All the persistence services behave as follows -
If you ask for historicState() for some instant in time, it is most likely that the data does not exist for that particular millisecond.
The persistence service therefore returns the “next oldest” data, the record from earlier than your target instant, on the assumption that data was still valid at the target instant.
Example - persisting data every hour, on the hour.
Request historicState() for 02:10, you’ll get 02:00 data
Request historicState() for 02:59, you’ll get 02:00 data
Example - persisting data every minute
Request historicState() for “now”, you’ll get data from somewhere up to a minute ago.
Request historicState() for “now - 1 min”, you’ll get data from somewhere between a minute and two minutes ago.

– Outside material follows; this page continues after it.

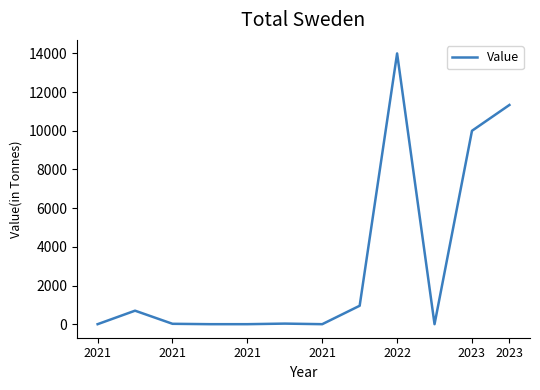

Is this an area chart (filled region under the line)?

No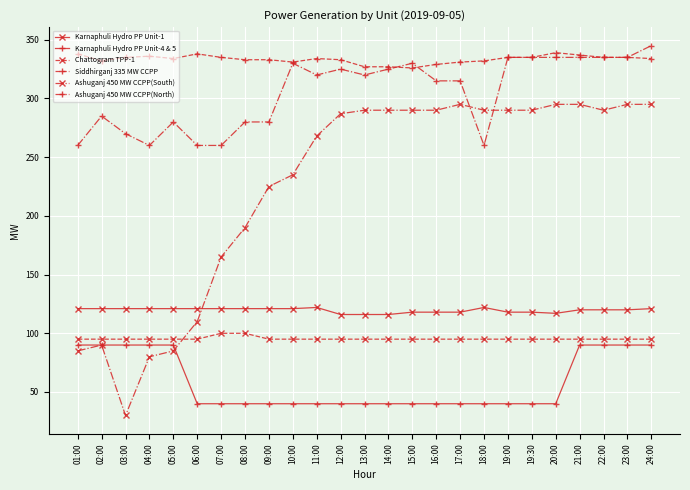

What value does the Siddhirganj 335 MW CCPP series have at 14:00, to the nearest 10?

330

Yes, of course - this is in the docs.
You’re right, it will probably help you understand better what is going on.
val myRecord = myItem.historicState(someInstant,"rrd4j")
if (myRecord !== null) {
logInfo("test", myItem.name + "data " + myRecord.state.toString + " at " + myRecord.getTimestamp.toString)
} else {
logInfo("test", myItem.name + " no data")
}
For dealing with ever-increasing counters (like a kWh meter) you might also find minimumSince() to be a useful tool. This actually works better where you have “gaps” in the time sequence in an rrd4j database. Found that out the hard way.